During the COVID-19 pandemic, our dogs got to have something most of them have always wanted: you, home with the dog, 24 hours a day.  While most of our dogs didn’t actually have panic attacks when we left for work back in 2019, they certainly had no objection to spending all day at our feet (and sometimes videobombing our online meetings) in 2020.  Unfortunately, this initially unexpected treat has now become the new normal for our dogs, which means our dogs are about to go through an abrupt, and likely unwelcome, change in 2021.

What can you do to help prepare your dog?

If you haven’t already started going back to the office, now is the time to prepare your dog for the changes ahead.  Here’s what you can do:

1. Leave your house at least once a day for about five minutes.

If your dog will have to be entirely alone some of the time, take your whole household with you when you leave.  You can set up a video camera to monitor your dog (or even Zoom call your phone from your computer) to watch what happens.

2. Once you’ve left, pay attention to the video stream.

As long as your dog doesn’t go into a frantic panic, stay out for the planned five minutes and then come back in.

NOTE: Be nonchalant as you leave and come back.  A casual “See you later, Fido,” as you depart and “Fido, we’re home” (with a quick scratch under the dog’s chin) when you re-enter helps remind you and your dog that your leaving isn’t that big a deal.

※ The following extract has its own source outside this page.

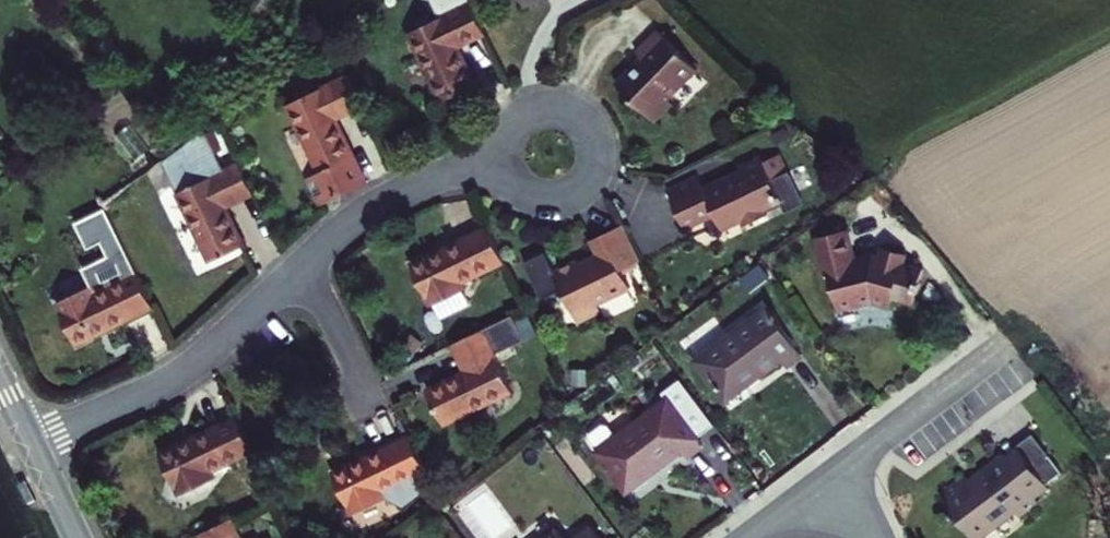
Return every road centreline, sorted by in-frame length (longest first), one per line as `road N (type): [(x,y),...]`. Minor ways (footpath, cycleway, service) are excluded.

3. Assuming all of that went well, you can try leaving for a little longer the next day.

Try seven or eight or even ten minutes and see how that goes.

4. If that goes well, go back to five minutes the following day.

Going back to a shorter duration helps prevent your dog from starting to panic about things getting harder and harder each day.  You can do a longer stretch – say 11, 12, or 14 minutes – the day after that.

5. Over the following few days, do some shorter absences and some longer absences.

Try not to fall into a pattern (dogs identify patterns pretty quickly), and be sure not to simply alternate short and long absence – your dog will be onto that within a few days.

6. Build up to the point where you are out for at least 30 minutes and your dog stays calm.

Most dogs who do OK for 30 minutes alone will also be fine for longer absences, but there are always exceptions, so you may want to continue video streaming during your absences just in case.

A few more tips:

1. If your dog has a history of separation anxiety, consult a certified professional dog trainer or certified dog behavior consultant before you start practicing absences.

2. If your dog is having trouble with even brief absences, consult a certified professional dog trainer or certified dog behavior consultant right away.

3. If you want to give your dog chews or food toys to help keep him occupied while you are out, make sure your dog gets those on a regular basis throughout the day. If you only give the dog these items right before you leave, your dog will quickly connect the dots and realize that getting a chew or food toy means you are about to leave – and dogs who are stressed by your absence may start panicking as soon as you hand them the item.

4. If you will be out all day at work, make sure your dog gets a walk or a visit from someone at least once every four hours. This both provides a potty opportunity and breaks up what can otherwise be a long, boring day.

Key Takeaways

  • Now is the time to prepare your dog to be comfortable alone.
  • If your dog has a history of separation anxiety, consult a certified separation anxiety trainer (CSAT), certified professional dog trainer (CPDT-KA or CPDT-KSA), or certified dog behavior consultant (CBCC-KA or CDBC) before you try any alone-time training.
  • If your dog has trouble as you work through the steps described above, consult one of the professionals mentioned above for help.